List of tasks:
(1) Please write out the part of the sermon starting with "Monday 2 March" and going on through "our redeemer.  Amen.".
(2) Condense the sermon's paragraph that opens "The landscape doesn't look particularly imposing" into one shorter sentence that keeps its main points.
(3) According to the sermon, through what villages are Jesus and his disciples traveling?

Passage for review:
──────────

Monday 2 March 2015

SERMON SECOND SUNDAY OF LENT – YEAR B “THE FORK IN THE ROAD” MARK 8:31-36 / MARCH 1, 2015

sermon
second sunday of lent – year b
“the fork in the road”
mark 8:31-36  /  march 1, 2015
Let us pray: May the words of my mouth and the meditations of all of our hearts be acceptable to you, O God, our strength and our redeemer.  Amen.

Yogi Berra, legendary baseball player, once quipped, “When you come to a fork in the road, take it.”  
Here, early on in our journey through the season of Lent, we come to a fork in the road.   Here, in the eighth chapter of Mark’s gospel, the story of Jesus breaks in half.    This is where the story ends.   This is where the story begins.  It all depends.   It all depends where you are going and which direction you are traveling and who you are following.    Jesus and his disciples are traveling through the villages of Caesarea Philippi. 
The landscape doesn’t look particularly imposing, but if you drop a ball in the first part of the eighth chapter it bounces back to Galilee where the story of Jesus began with his ministry of healing, preaching, confronting and ousting  evil, calming storms, feeding multitudes.    If you drop a ball in this, the latter part of the eighth chapter, it rolls all the way to Jerusalem, it rolls all the way to the foot of the cross.

The disciples have come to a fork in the road and they want to take it.  They want to follow Jesus; they have been following Jesus.   Later Peter will blurt out,
“We have left everything and followed you!”    They want to follow Jesus but when they hear him talking about suffering and death their hearts sink within them; suffering, rejection, death, who would choose that direction?    No one would.   They want to follow Jesus and they don’t want to follow Jesus.   They have come to the fork in the road and they want to take it. 

This fork in the road is where many would part company with him, but Peter doesn’t want to part ways.

──────────

Given material:
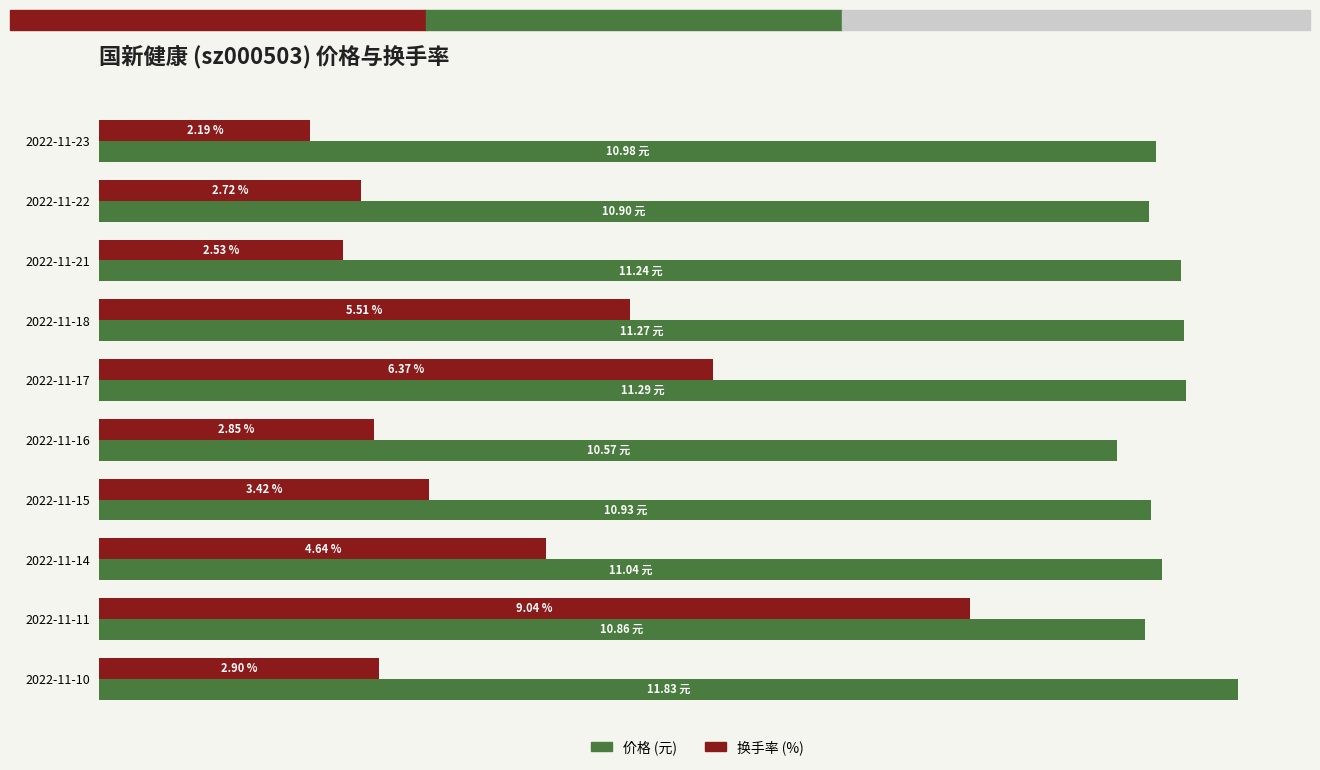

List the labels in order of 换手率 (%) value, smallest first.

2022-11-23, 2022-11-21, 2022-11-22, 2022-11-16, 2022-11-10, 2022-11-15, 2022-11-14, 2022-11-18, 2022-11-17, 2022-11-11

──────────

Answers by item number:
(1)
Monday 2 March 2015

SERMON SECOND SUNDAY OF LENT – YEAR B “THE FORK IN THE ROAD” MARK 8:31-36 / MARCH 1, 2015

sermon
second sunday of lent – year b
“the fork in the road”
mark 8:31-36  /  march 1, 2015
Let us pray: May the words of my mouth and the meditations of all of our hearts be acceptable to you, O God, our strength and our redeemer.  Amen.

(2) Although the landscape looks unremarkable, the first part of Mark's eighth chapter points back to Galilee, where Jesus's ministry of healing, preaching, confronting evil, calming storms and feeding multitudes began, while the latter part leads all the way to Jerusalem and the foot of the cross.

(3) The villages of Caesarea Philippi.